May 18, 2008

Positivity: An honor long due a young Vietnam hero

Filed under: Positivity, US & Allied Military — TBlumer @ 6:58 am

Howard Wilkinson’s underlying story of Duke Heller and Eddie Van Oliver Jr. (”More than a number — Duke Heller made sure vet’s sacrifice wasn’t lost to history”) is here. It will open in a new window, so you won’t lose your place. Go there.

This is the full text of a Saturday Cincinnati Enquirer editorial:

It may have taken us 39 years to learn Eddie Van Oliver Jr.’s story, but now that we’ve heard it we will never forget it.

As reporter Howard Wilkinson recounted in a story that captures the classic tragedies and loyalties created by war, Eddie was just 19 when he was killed serving as point man for his Marine platoon in Vietnam.

All that died that day in 1969 in the jungle, we will never be able to say. His life seemed as if it were just getting started.

But however long or short it is, the life of a fallen warrior is a full arc.

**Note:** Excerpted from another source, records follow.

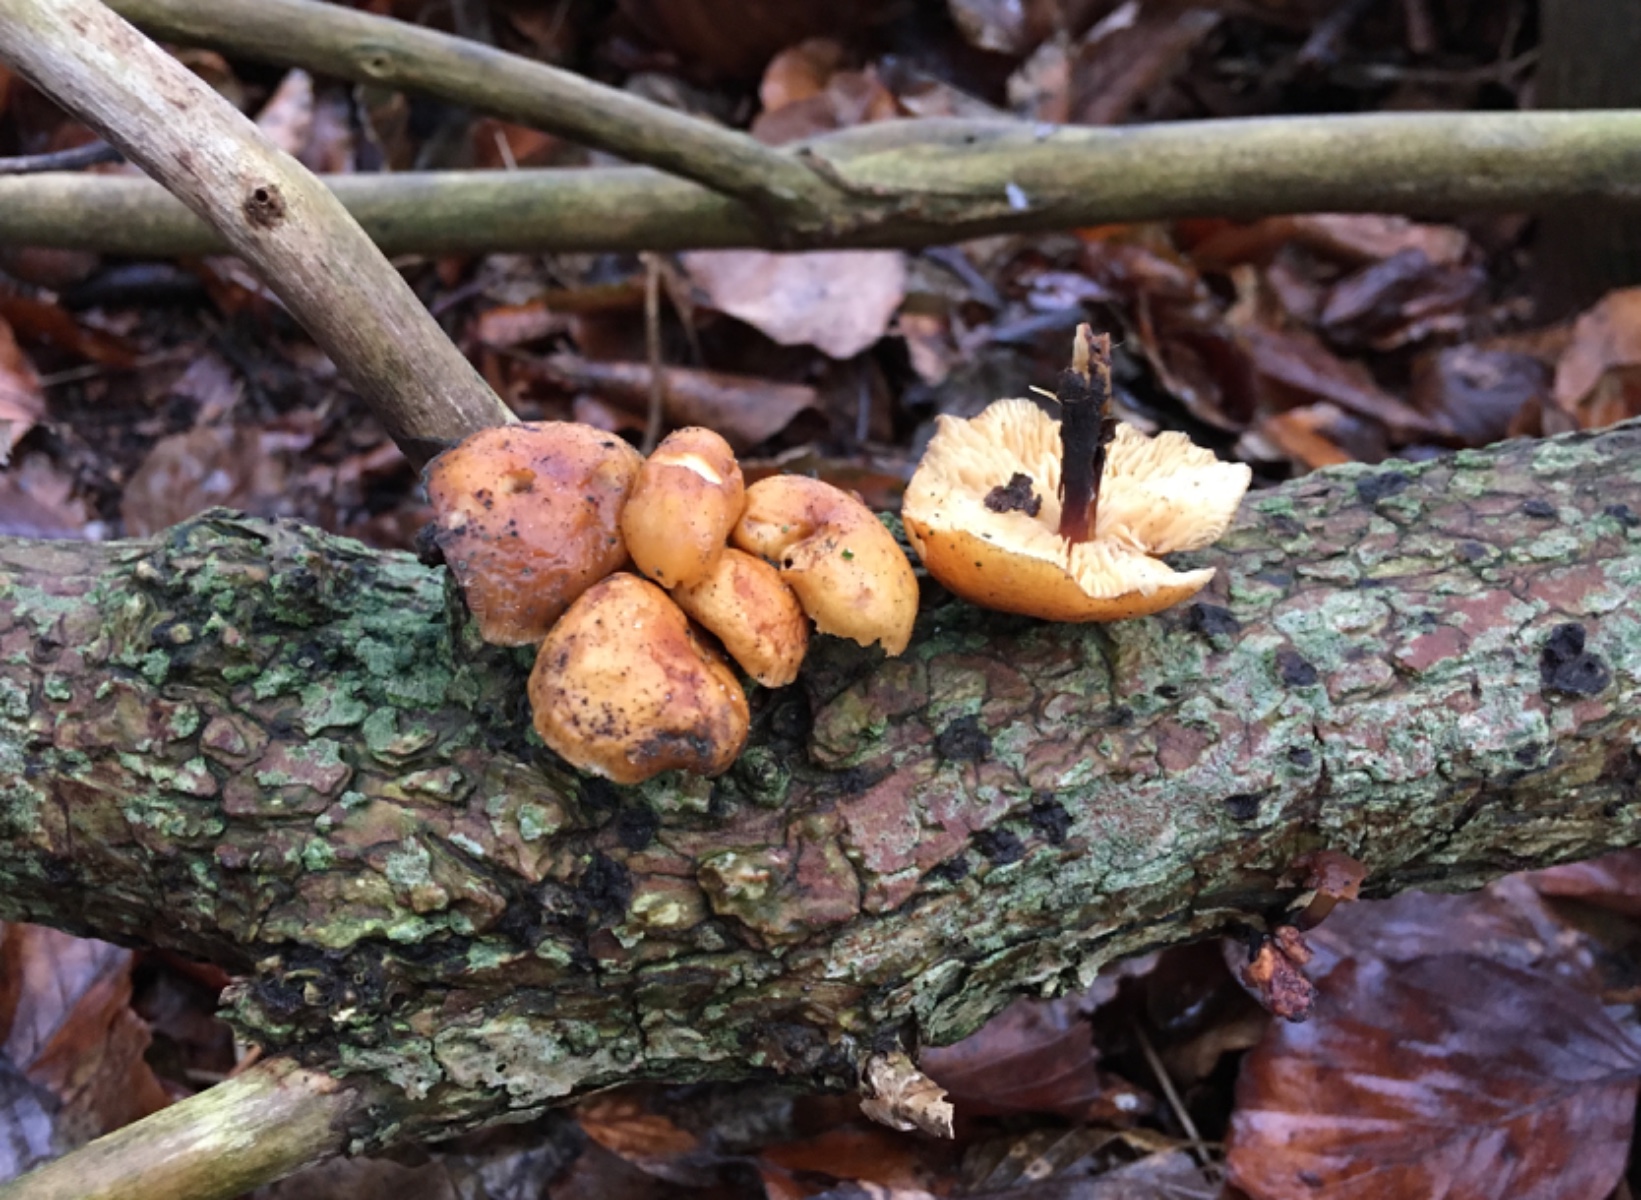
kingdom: Fungi
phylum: Basidiomycota
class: Agaricomycetes
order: Agaricales
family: Physalacriaceae
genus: Flammulina
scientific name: Flammulina velutipes
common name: gul fløjlsfod
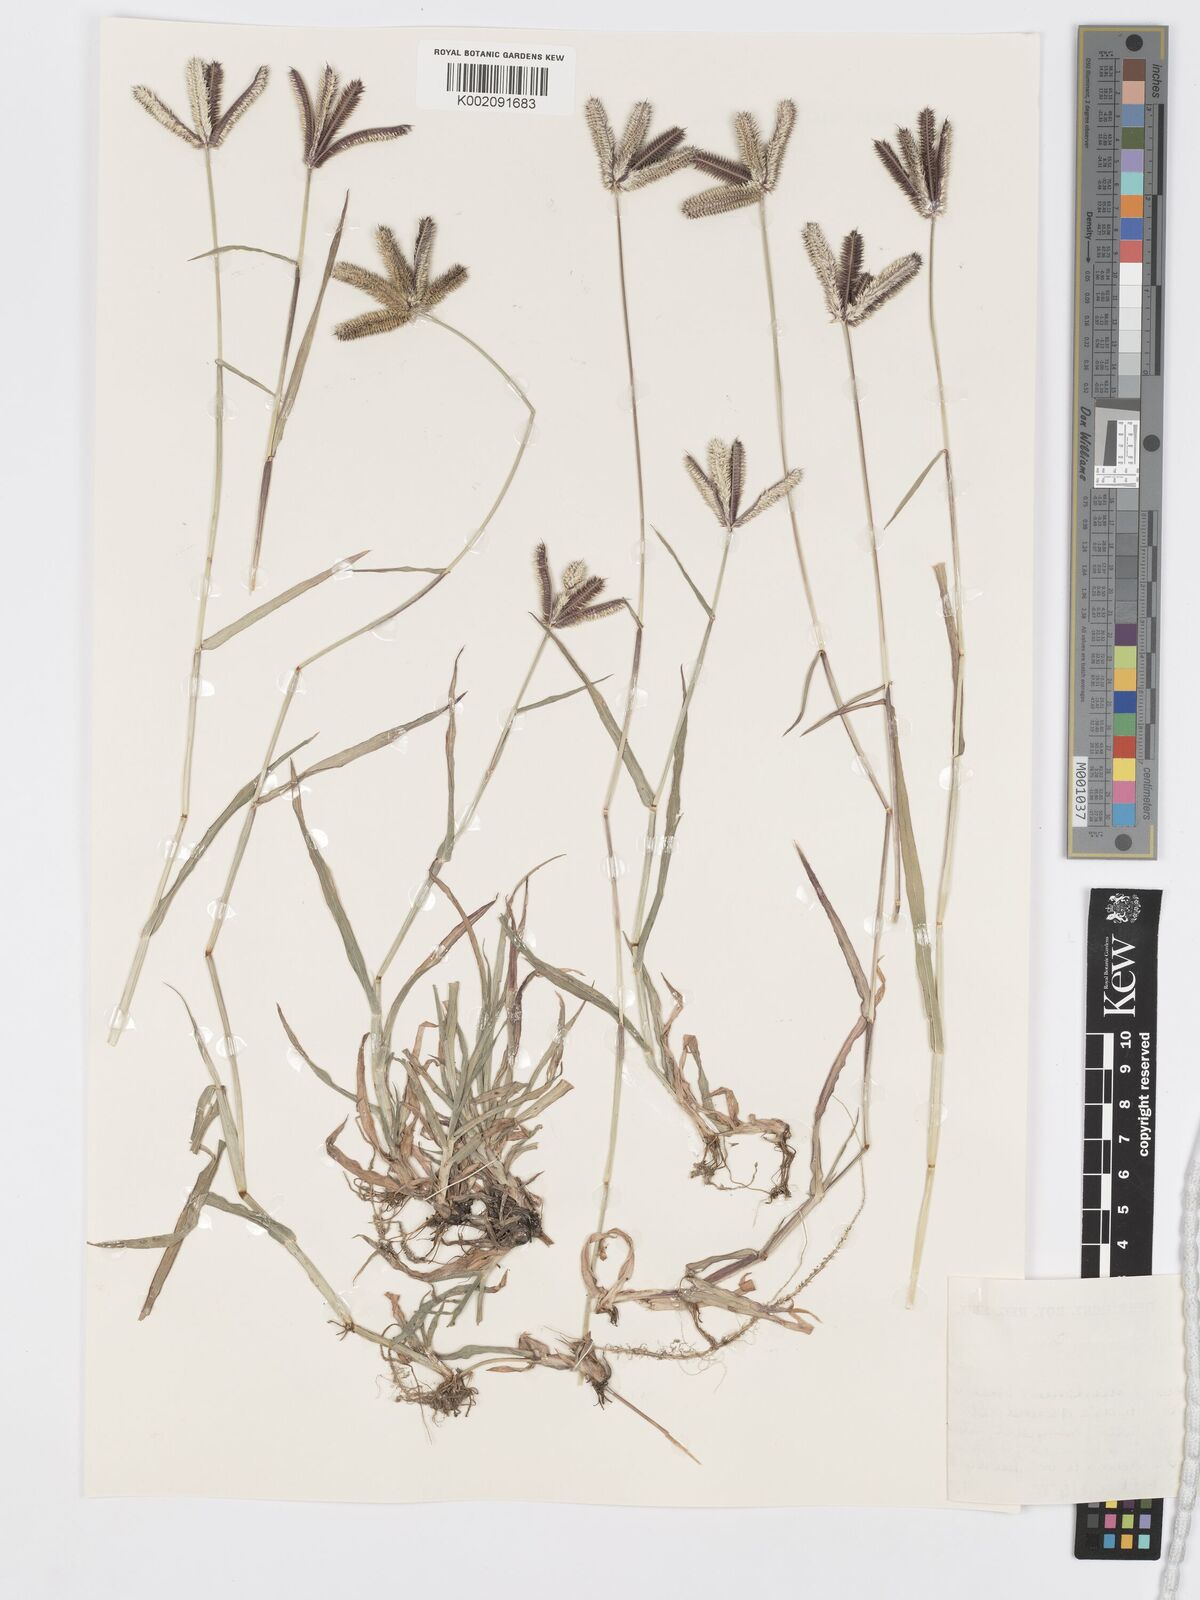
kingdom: Plantae
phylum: Tracheophyta
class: Liliopsida
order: Poales
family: Poaceae
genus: Dactyloctenium
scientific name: Dactyloctenium aegyptium
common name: Egyptian grass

It is a life of service so complete, of sacrifice so unselfish that, while other lives are measured in years and months, these lives are measured in brave acts and intentions, and never found wanting.

Duke Heller knew such a life should not be forgotten.

Duke was a young Marine himself, a Cleves native who had never heard of Eddie’s West End neighborhood, so limited were both young men’s experiences.

The day Eddie died, Duke and his fellow Marines undertook a mission most of us could not have completed. They wrapped Eddie’s body in a poncho and carried him for nearly a week so he could leave behind that jungle and come home.

A few years later during a visit to Spring Grove Cemetery, Duke learned that return was to a numbered grave, with no acknowledgement of the sacrifice Eddie had made.

Duke never forgot Eddie but he knew that without some memorial, very few people would ever know his story. Duke worked to secure a government grave marker but got only frustration. But after he told Eddie’s story to Jeff Foran, an Air Force veteran and VFW post commander who knew his way around the bureaucracy, the oversight was set to rights.

The marker was put in place earlier this week. A memorial ceremony is planned for 2 p.m. Sunday at the cemetery.

The pain underlying this story is palpable. The loss of a 19-year-old man, the “what-ifs” of a grieving family, the young Marine’s fears that materialized and the hopes that never will.

But woven with that pain is evidence of the best in human nature.

It is the bond that, in some of the worst moments of their lives, human beings sometimes wordlessly unite with each other.

Eddie and Duke knew each other only briefly, but long enough to understand that they were both Marines and Americans and, in those shared associations, had some obligation to each other.

It took 39 years, but Duke kept up his end.

Two young Cincinnatians went off to war 40 years ago. They both came home heroes.